> _Trecho_:

▶

Ismael Nery, Figura Decomposta, 1927
Ismael Nery, Figura Decomposta, 1927

por Maykson Cardoso
Pesquisador de arte baseado em Berlim
Doutorando em Artes Visuais na Escola de Belas Artes da UFRJ

Fabio Cypriano é um dos últimos bastiões da crítica de arte corajosa no Brasil. Li sua crítica à atual edição da Bienal de Veneza, “Stranieri Ovunque”, curada por Adriano Pedrosa, e me sinto contemplado por ver, ali, como foram abordados alguns dos problemas curatoriais. Escrevo este texto em diálogo com esta crítica de Cypriano, abrindo outras questões a partir de um dos pontos que ele sublinha: um certo esforço curatorial para enquadrar acriticamente a produção de artistas do sul-global em uma categoria que parte de e converge com uma visão da história da arte ocidental/colonial.

Desde o anúncio do time de artistas brasileires que integrariam a mostra, já se podia antecipar algumas incongruências curatoriais. Não pela qualidade individual desses artistas, mas porque, pelo conjunto, já se podia ver que a ala [“ítalo-”]brasileira não colocaria em questão, desde perguntas atuais e urgentes, os clichês e problemas da nossa complexa “identidade nacional”, tal como parecia sugerir o título da mostra “Estrangeiros em todo lugar”. O que, de antemão, já nos colocava diante de dois furos curatoriais: primeiro, porque uma curadoria coletiva se faz valer pelo conjunto de suas obras; segundo, pelo quanto este conjunto de algum modo ressoa o conceito-geral a partir da singularidade destas.

◀

> _Dados fornecidos_:
▶

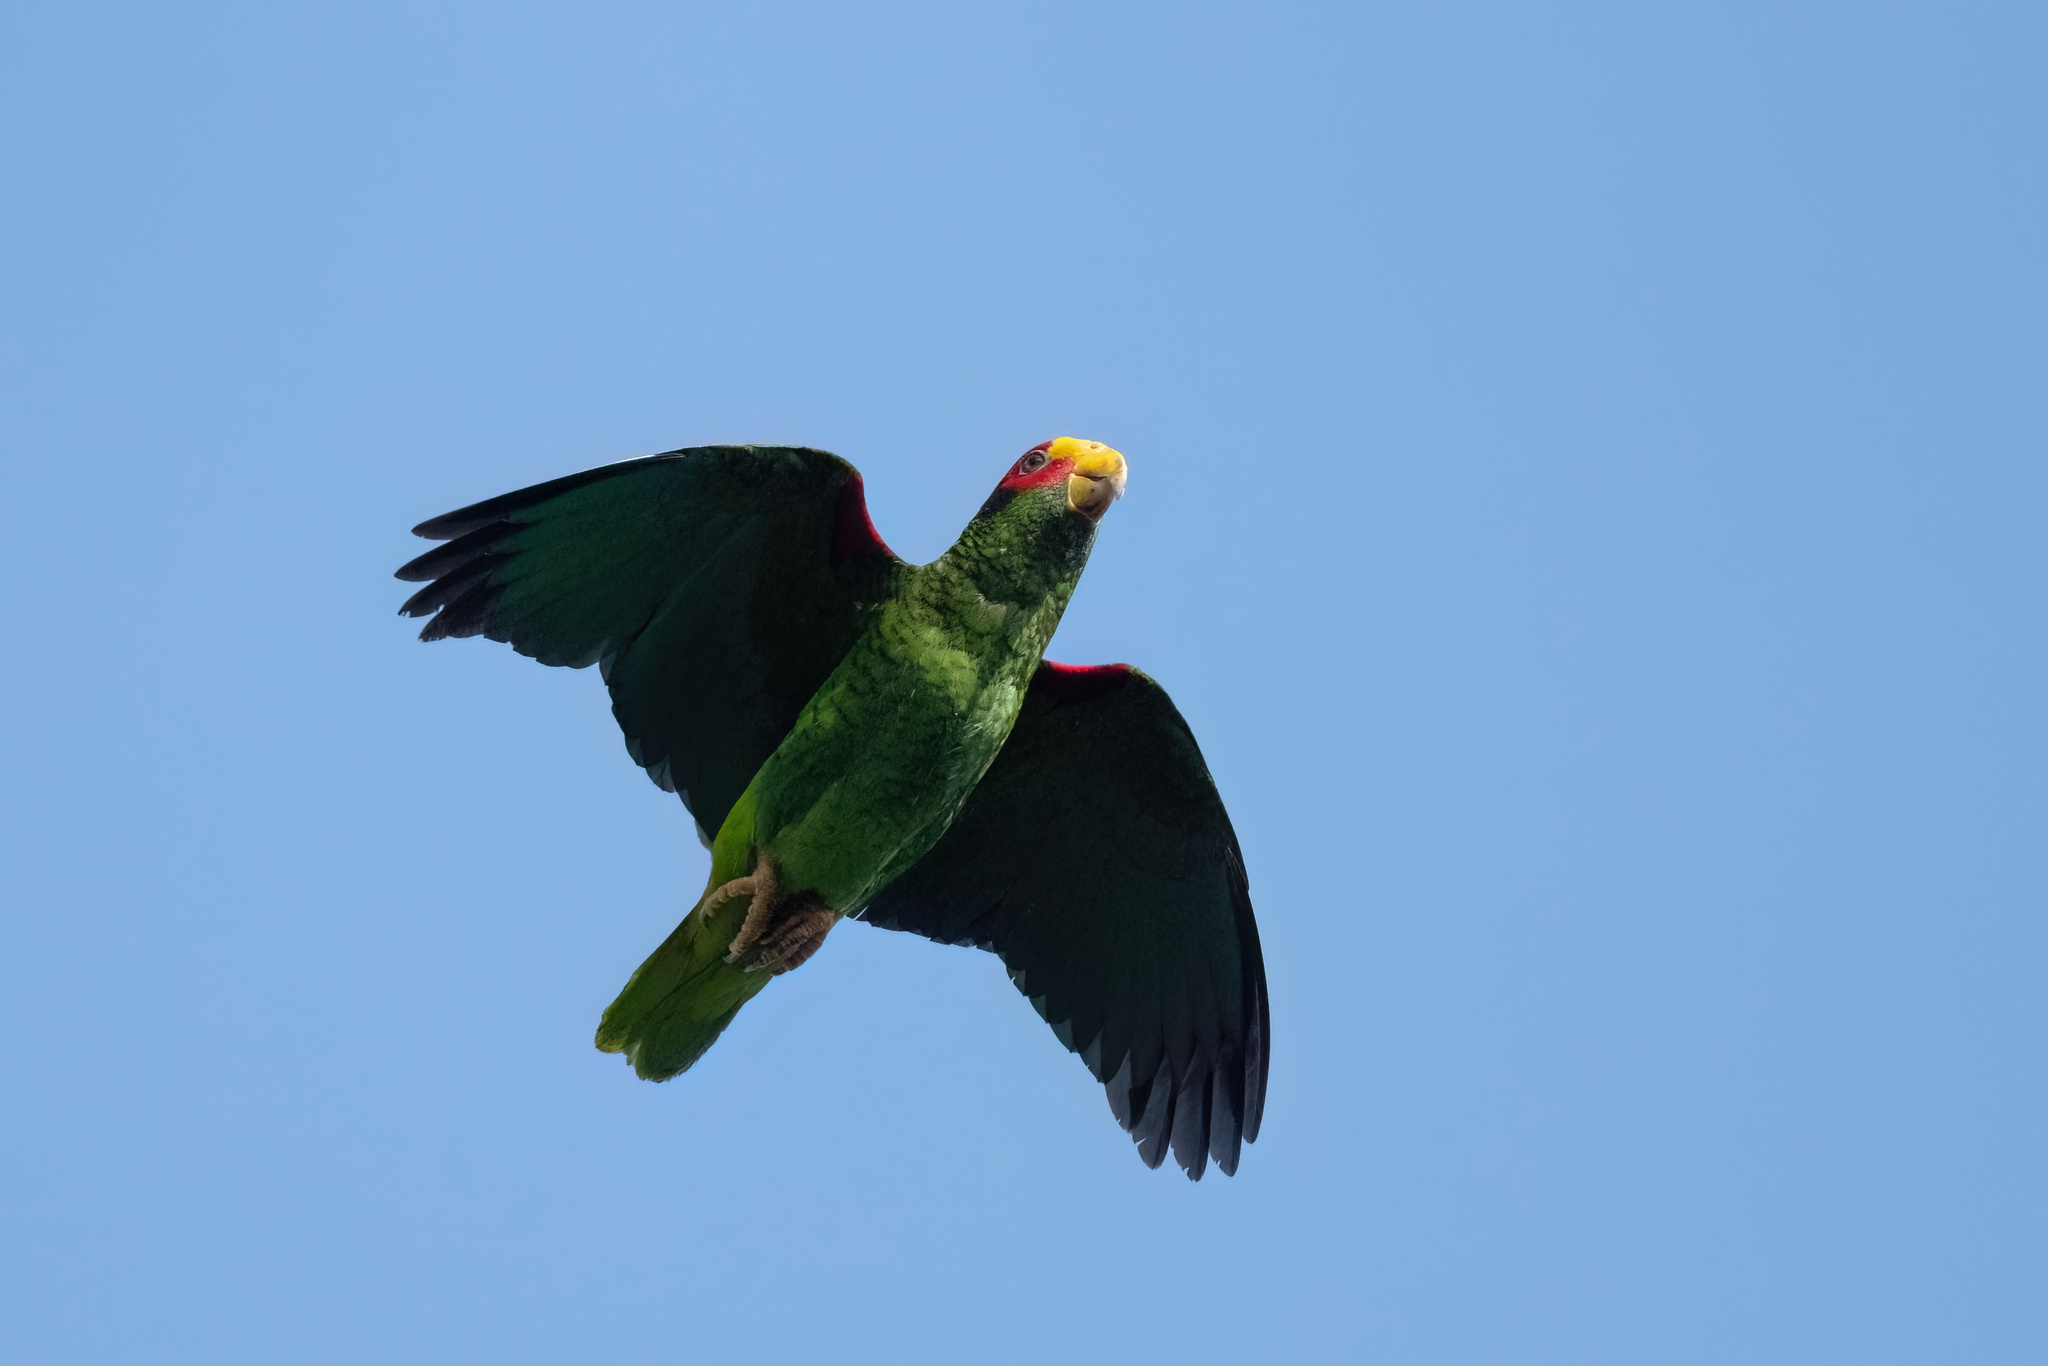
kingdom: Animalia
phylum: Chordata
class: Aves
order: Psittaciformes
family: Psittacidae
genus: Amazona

◀
▶

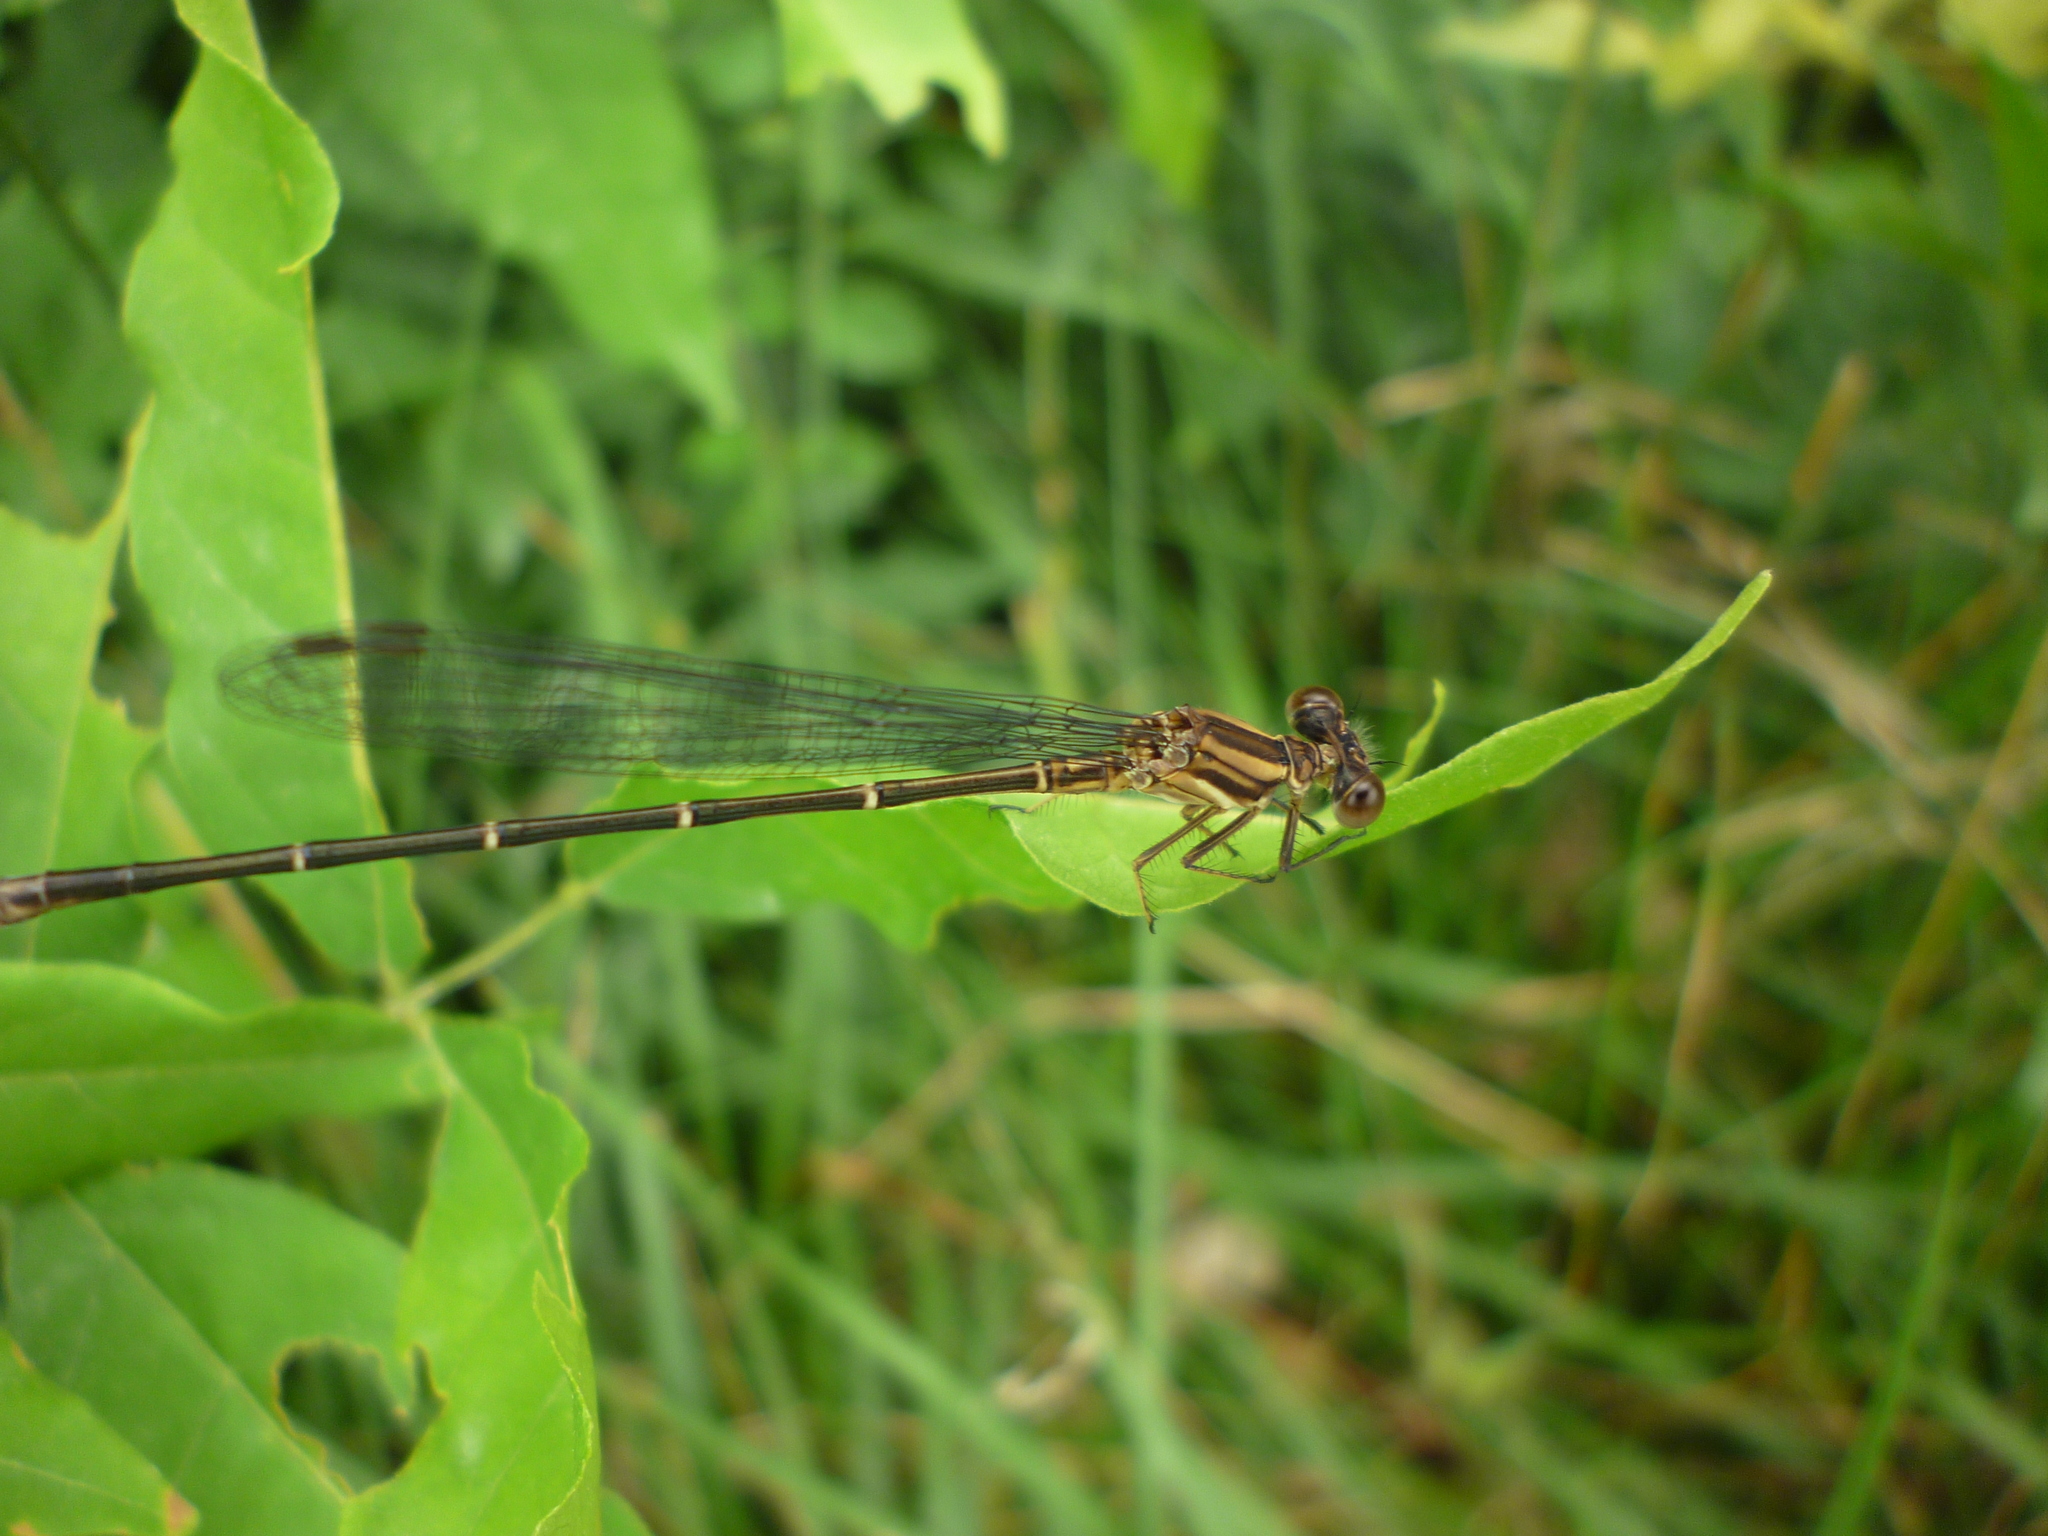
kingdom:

◀

> _Detalhes da tarefa_: Reproduza palavra por palavra a parte do trecho que se inicia com as palavras "Fabio Cypriano é" e se encerra em "da arte ocidental/colonial.". A listagem é um material à parte, sem relação com o trecho.

> _Resposta correta_:
Fabio Cypriano é um dos últimos bastiões da crítica de arte corajosa no Brasil. Li sua crítica à atual edição da Bienal de Veneza, “Stranieri Ovunque”, curada por Adriano Pedrosa, e me sinto contemplado por ver, ali, como foram abordados alguns dos problemas curatoriais. Escrevo este texto em diálogo com esta crítica de Cypriano, abrindo outras questões a partir de um dos pontos que ele sublinha: um certo esforço curatorial para enquadrar acriticamente a produção de artistas do sul-global em uma categoria que parte de e converge com uma visão da história da arte ocidental/colonial.